TRAVAIL À FAIRE >>
1. Recopiez le passage de l'entretien sur Circle qui commence par « Quels sont vos » et se poursuit jusqu'à « culture autour d’elle. ».
2. D'après l'entretien sur Circle, à quelle date la marque prévoit-elle de lancer sa gamme trail ?

EXTRAIT CHOISI >>
══════
On dit que courir à plusieurs fait courir plus longtemps ?

Je valide, si bien que les activités pratiquées à plus de 10 personnes durent en moyenne 40 % plus longtemps que celles réalisées seul.Sur Strava, la course reste le sport n°1, et la Gen Z est 75 % plus susceptible que la Gen X de dire qu’une course ou un événement est sa principale motivation pour faire du sport. Et c’est précisément ce qui nous intéresse chez Circle : le running n’est plus seulement une histoire de kilomètres et de chronomètres. Il devient un langage social, culturel et lifestyle. On court pour progresser, mais aussi pour rencontrer, voyager, découvrir une ville et appartenir à une communauté.

Vous inscrivez-vous dans une logique vertueuse du « made in France » ?

Nous sommes plutôt dans une logique « made in Europe ». Le savoir-faire français nous intéresse évidemment beaucoup, mais nous le choisissons avant tout lorsqu’il apporte une vraie valeur au produit et qu’il rend le projet viable. Nous l’avons d’ailleurs déjà fait il y a quatre ans avec Saint James, et nous allons renouveler cette démarche avec le lancement de notre gamme trail en mars 2027. Je ne peux pas encore en dire davantage, mais ce sera un nouveau projet qui illustre bien notre volonté de valoriser les savoir-faire Français. Pour nous, l’enjeu n’est pas de mettre un drapeau sur un produit : c’est de savoir où se trouve le meilleur savoir-faire et de limiter notre impact

Les projets à venir pour 2027 et au-delà ?

2027 sera d’abord une année de vérité : après six ans, notre ambition est de prouver que notre modèle fonctionne et de rendre Circle rentable. C’est une étape essentielle pour pouvoir continuer à investir, innover et grandir sans perdre notre indépendance. Nous voulons continuer à repousser les limites du produit, notamment en co-développant de nouvelles matières pour nos collections et en lançant de nouvelles chaussures de running. L’innovation restera au cœur de Circle. Nous avons également commencé à planter des graines à l’international, en travaillant avec les quelques magasins référents dans chaque marché. Maintenant, l’enjeu est de transformer ces premiers relais en une véritable communauté Circle mondiale.Et puis, il y a les rêves. Des lieux Circle, des événements, des collaborations inattendues… Et peut-être un jour des projets qui dépassent complètement le vêtement et le running… To be continued

Quels sont vos rêves les plus fous pour Circle ?

Mon rêve pour Circle est de devenir une véritable référence mondiale dans notre univers. J’aimerais qu’un jour, des millions de coureurs soient fiers de porter nos produits, mais surtout fiers de porter ce que Circle représente et les valeurs que nous défendons. J’aime beaucoup la manière dont certaines marques ont réussi à dépasser leur catégorie pour devenir de véritables références culturelles. Patagonia dans l’outdoor, par exemple, ou des marques comme Veja dans l’univers lifestyle. C’est ce genre de place que j’aimerais que Circle puisse occuper dans le running : une marque qui ne se contente pas de créer de beaux produits, mais qui porte une vision, rassemble une communauté et crée une véritable culture autour d’elle.
══════
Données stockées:
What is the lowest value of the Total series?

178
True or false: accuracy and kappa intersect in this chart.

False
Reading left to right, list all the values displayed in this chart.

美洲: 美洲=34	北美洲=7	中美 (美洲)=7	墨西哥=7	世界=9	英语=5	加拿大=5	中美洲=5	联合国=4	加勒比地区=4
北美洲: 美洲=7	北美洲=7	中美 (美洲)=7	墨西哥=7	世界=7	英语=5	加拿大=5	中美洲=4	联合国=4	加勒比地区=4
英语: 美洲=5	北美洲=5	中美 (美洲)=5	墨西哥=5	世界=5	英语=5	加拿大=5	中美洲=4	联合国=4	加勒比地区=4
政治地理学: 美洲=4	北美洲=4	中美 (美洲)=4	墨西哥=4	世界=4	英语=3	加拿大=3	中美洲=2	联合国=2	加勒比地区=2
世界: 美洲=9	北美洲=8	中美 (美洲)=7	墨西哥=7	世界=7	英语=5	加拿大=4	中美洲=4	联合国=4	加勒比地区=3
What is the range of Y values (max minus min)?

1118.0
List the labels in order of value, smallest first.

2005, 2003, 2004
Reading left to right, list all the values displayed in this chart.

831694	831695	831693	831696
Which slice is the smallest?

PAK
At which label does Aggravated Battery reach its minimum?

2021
══════
CORRIGÉ DE L'EXERCICE >>
1.
Quels sont vos rêves les plus fous pour Circle ?

Mon rêve pour Circle est de devenir une véritable référence mondiale dans notre univers. J’aimerais qu’un jour, des millions de coureurs soient fiers de porter nos produits, mais surtout fiers de porter ce que Circle représente et les valeurs que nous défendons. J’aime beaucoup la manière dont certaines marques ont réussi à dépasser leur catégorie pour devenir de véritables références culturelles. Patagonia dans l’outdoor, par exemple, ou des marques comme Veja dans l’univers lifestyle. C’est ce genre de place que j’aimerais que Circle puisse occuper dans le running : une marque qui ne se contente pas de créer de beaux produits, mais qui porte une vision, rassemble une communauté et crée une véritable culture autour d’elle.

2. En mars 2027.